Em meio a becos e vielas do bairro Bom Jesus, em Porto Alegre, Maria Elisabeth Saldanha Vilela, mais conhecida como Tia Beth, de 63 anos, tornou-se um símbolo de resistência e solidariedade. Há quatro anos, ela lidera uma cozinha comunitária que surgiu em sua própria calçada durante a pandemia.
O cenário era desolador: pessoas doentes, vizinhos desempregados e crianças famintas. Diante dessa realidade, a solução encontrada por Tia Beth partiu de um gesto simples, mas potente: ela colocou uma mesa em frente à sua casa e começou a distribuir marmitas feitas com os ingredientes que conseguia reunir.
“Foi então que comecei a produzir na cozinha da minha casa. Tinha um fogão industrial, consegui umas panelas grandes e comecei a fazer marmitas, porque era pandemia e as mulheres daqui estavam em situação precária, assim como as pessoas doentes, que já tinham seus problemas, né? As crianças, sem creche, sem SASE, sem escola, precisavam de alimento. Então, eu fui atrás de marmitas, pedindo comida nas portas de quem tinha algo para me dar. Lá nos becos, como o Beco da Morte aqui, onde vivem pessoas muito pobres e carentes”, conta Tia Beth, que mora há 32 anos no bairro Bom Jesus.
A fila de moradores que chegavam em busca de alimento crescia dia após dia, e logo ficou claro que o espaço de sua casa não seria suficiente para atender a demanda. Sem hesitar, ela começou a buscar por um espaço maior. Foi assim que encontrou uma nova morada para sua cozinha: uma igreja abandonada há 15 anos.

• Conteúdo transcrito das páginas
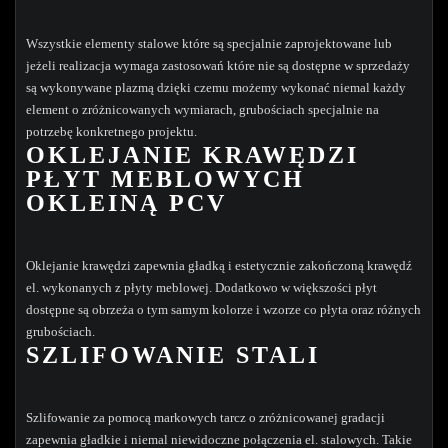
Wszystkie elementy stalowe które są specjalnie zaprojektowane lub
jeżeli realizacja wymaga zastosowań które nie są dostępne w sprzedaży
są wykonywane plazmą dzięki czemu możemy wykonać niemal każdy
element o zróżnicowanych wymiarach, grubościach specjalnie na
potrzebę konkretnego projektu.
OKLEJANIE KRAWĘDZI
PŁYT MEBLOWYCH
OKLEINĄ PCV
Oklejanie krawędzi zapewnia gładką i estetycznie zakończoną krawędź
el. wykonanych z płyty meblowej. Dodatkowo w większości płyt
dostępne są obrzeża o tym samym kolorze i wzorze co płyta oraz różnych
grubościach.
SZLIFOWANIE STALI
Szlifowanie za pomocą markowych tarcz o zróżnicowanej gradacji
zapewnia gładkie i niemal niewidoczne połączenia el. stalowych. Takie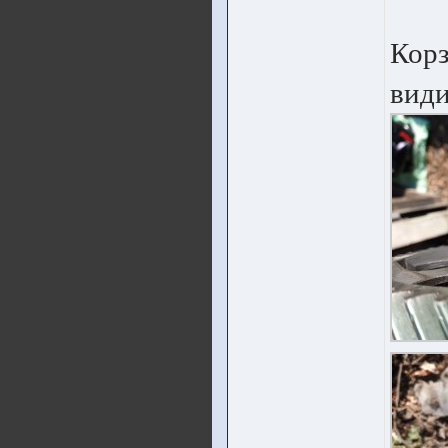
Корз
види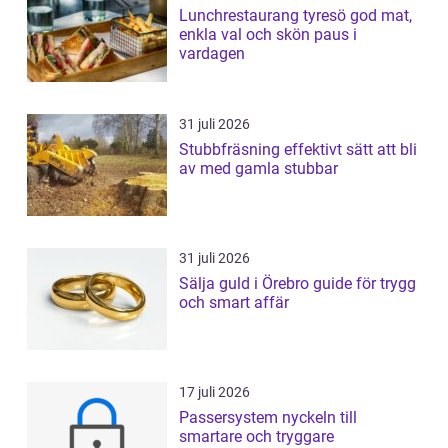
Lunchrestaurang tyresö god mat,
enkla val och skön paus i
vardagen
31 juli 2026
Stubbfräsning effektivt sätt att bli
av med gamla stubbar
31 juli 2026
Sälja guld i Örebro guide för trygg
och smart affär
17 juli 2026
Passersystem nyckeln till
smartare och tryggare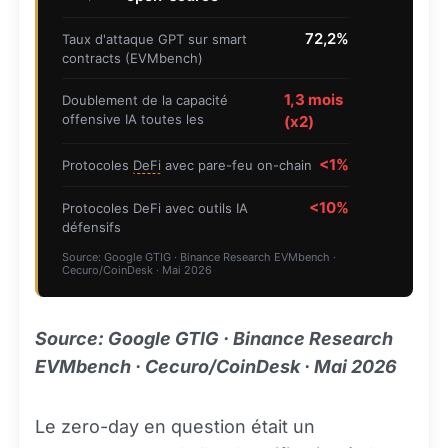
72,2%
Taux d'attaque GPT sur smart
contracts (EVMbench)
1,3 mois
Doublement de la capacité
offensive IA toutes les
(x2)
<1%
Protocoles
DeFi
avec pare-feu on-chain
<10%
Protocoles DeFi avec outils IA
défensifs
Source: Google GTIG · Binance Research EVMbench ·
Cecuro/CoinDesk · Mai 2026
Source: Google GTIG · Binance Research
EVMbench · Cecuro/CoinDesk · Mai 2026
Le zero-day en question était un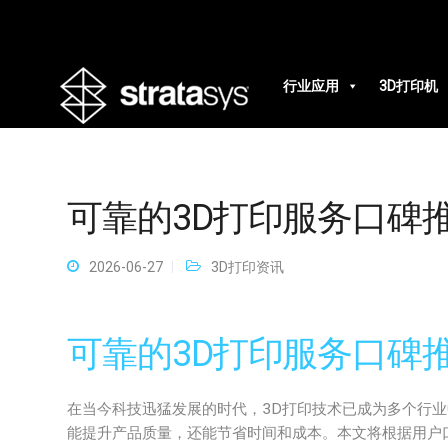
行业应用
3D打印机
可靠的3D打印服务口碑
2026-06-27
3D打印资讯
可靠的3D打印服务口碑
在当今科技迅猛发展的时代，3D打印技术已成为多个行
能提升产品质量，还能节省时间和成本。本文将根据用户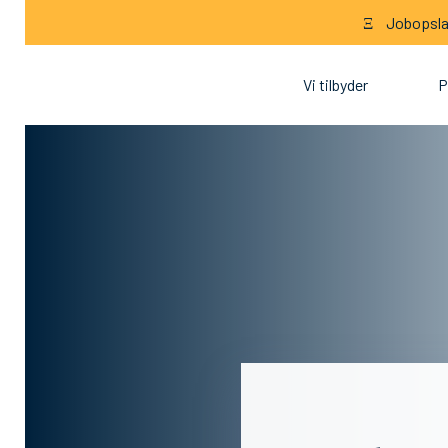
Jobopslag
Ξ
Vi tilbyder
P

• Instruções
**a.** Segundo o texto sobre a cozinha comunitária de Tia Beth, há quantos anos ela mora no bairro Bom Jesus?
**b.** Reescreva o trecho do texto sobre Tia Beth que vai de "Em meio a becos" até "durante a pandemia.", inclusive, substituindo "calçada" por "varanda".
**c.** Dê continuidade ao texto sobre a cozinha comunitária de Tia Beth a partir da última frase apresentada.

• Respostas por tarefa
**a.** Há 32 anos.

**b.**
Em meio a becos e vielas do bairro Bom Jesus, em Porto Alegre, Maria Elisabeth Saldanha Vilela, mais conhecida como Tia Beth, de 63 anos, tornou-se um símbolo de resistência e solidariedade. Há quatro anos, ela lidera uma cozinha comunitária que surgiu em sua própria varanda durante a pandemia.

**c.**
"Eu falei ‘vou meter o pé naquela porta e fazer um refeitório ali, preciso ajudar mais essa gente'", relembra Tia Beth com a mesma firmeza que a levou a ocupar a igreja. O espaço estava abandonado, com mato crescendo em volta, mas, para ela, era a oportunidade de ampliar a sua ação. Foi então que Tia Beth decidiu procurar o padre responsável pela igreja.
“No dia, ele disse: ‘Chame essa mulher aqui.’ Eu fui, pensando: ‘Agora esse homem vai brigar comigo.’ Chegando lá, ele perguntou: 'A senhora é a tal Dona Beth? A senhora faz isso?' Respondi que sim. Ele disse: ‘Eu mandei te chamar aqui para doar a chave da igreja para a senhora fazer essa ação.’ E é isso que eu tenho até hoje, graças a Deus. É o que eu faço: ajudar.”
Foi assim que Tia Beth conseguiu a doação oficial do imóvel para que pudesse continuar alimentando quem mais precisa. “E assim fui crescendo. Bati nas portas da Assembleia e em outros lugares pedindo ajuda. Foi onde eu aprendi onde buscar recursos”.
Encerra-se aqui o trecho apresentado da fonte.